Deputy director Robert Love said the city’s Economic and Community Development staff recommended special exception approval for Blu Pharms because it coincides with the master plan’s objective to provide uses and services to city residents.
“It’s a different business,” Love said. “The key for any government, especially local, is to keep up with the times. The state approved [marijuana] for medical use, so we’re getting in line with that. As with anything new, we’ll see how it goes.”
Love said a text amendment was added to city land code regulations in February 2016 to allow dispensaries to operate in commercial general districts on Washington Boulevard, Second Street or Baltimore Avenue.
The special exception also requires the dispensary have no affect on people’s health, safety or welfare, or surrounding properties and neighborhoods. Love said the dispensary cannot create noise, vibrations, fumes, odors or dust, or disrupt other city operations, such as police and fire departments, water, sanitation or public roads.
Planning Commission Chairwoman Mitzi Betman said Route 1 gives people easy access to the dispensary. No residents opposed the dispensary during the Dec. 12 commission meeting, Betman said.

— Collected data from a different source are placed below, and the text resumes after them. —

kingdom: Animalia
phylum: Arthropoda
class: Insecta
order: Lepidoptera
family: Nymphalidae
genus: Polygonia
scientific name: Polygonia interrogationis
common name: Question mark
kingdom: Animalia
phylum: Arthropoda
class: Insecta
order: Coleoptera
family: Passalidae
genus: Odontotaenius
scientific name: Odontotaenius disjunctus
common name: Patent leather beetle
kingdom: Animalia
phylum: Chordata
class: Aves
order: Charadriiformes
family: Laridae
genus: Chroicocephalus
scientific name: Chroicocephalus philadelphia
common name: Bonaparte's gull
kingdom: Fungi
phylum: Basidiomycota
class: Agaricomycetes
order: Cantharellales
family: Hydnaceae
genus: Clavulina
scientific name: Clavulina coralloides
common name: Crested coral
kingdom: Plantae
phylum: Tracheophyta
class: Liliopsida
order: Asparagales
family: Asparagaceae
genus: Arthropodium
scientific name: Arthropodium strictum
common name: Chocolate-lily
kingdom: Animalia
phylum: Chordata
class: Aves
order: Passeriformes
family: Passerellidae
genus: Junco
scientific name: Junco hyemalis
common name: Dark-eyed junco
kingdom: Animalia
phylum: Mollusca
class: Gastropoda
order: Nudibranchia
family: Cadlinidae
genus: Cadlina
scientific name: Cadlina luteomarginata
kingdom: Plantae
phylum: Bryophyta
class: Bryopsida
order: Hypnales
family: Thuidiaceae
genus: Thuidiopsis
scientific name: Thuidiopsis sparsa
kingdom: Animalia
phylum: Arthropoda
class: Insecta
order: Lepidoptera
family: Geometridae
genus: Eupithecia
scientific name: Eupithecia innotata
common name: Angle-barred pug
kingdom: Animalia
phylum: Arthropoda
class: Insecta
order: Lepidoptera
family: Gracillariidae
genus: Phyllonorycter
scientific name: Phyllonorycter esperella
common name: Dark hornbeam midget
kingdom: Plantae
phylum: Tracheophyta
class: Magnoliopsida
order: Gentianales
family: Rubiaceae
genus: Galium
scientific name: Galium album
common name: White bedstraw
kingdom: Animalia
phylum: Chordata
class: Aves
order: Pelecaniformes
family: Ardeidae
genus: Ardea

“The services provided by this type of dispensary are services sought out by the thousands of Maryland residents with prescriptions for this type of medication,” Betman said. “We believe the city and the residents of Laurel benefit from responsible businesses located within the city.”
Tower Plaza property manager Cindy Russell said management company Jordan One supports the dispensary opening in the shopping strip.
“We definitely see the medical benefits,” Russell said. “It’s very controlled and I think it will bring a lot of benefit to the patients who need it.”
Shah said Blu Pharms will work with the Laurel Police Department to mitigate any problems.
“We believe Laurel is a good location because it is central to the district,” Shah said. “It’s a growing and changing community and I think it’s going to be a very successful location.”
Howard County Times reporter Kate Magill and Baltimore Sun reporters Sarah Meehan and Lorraine Mirabella contributed to this story.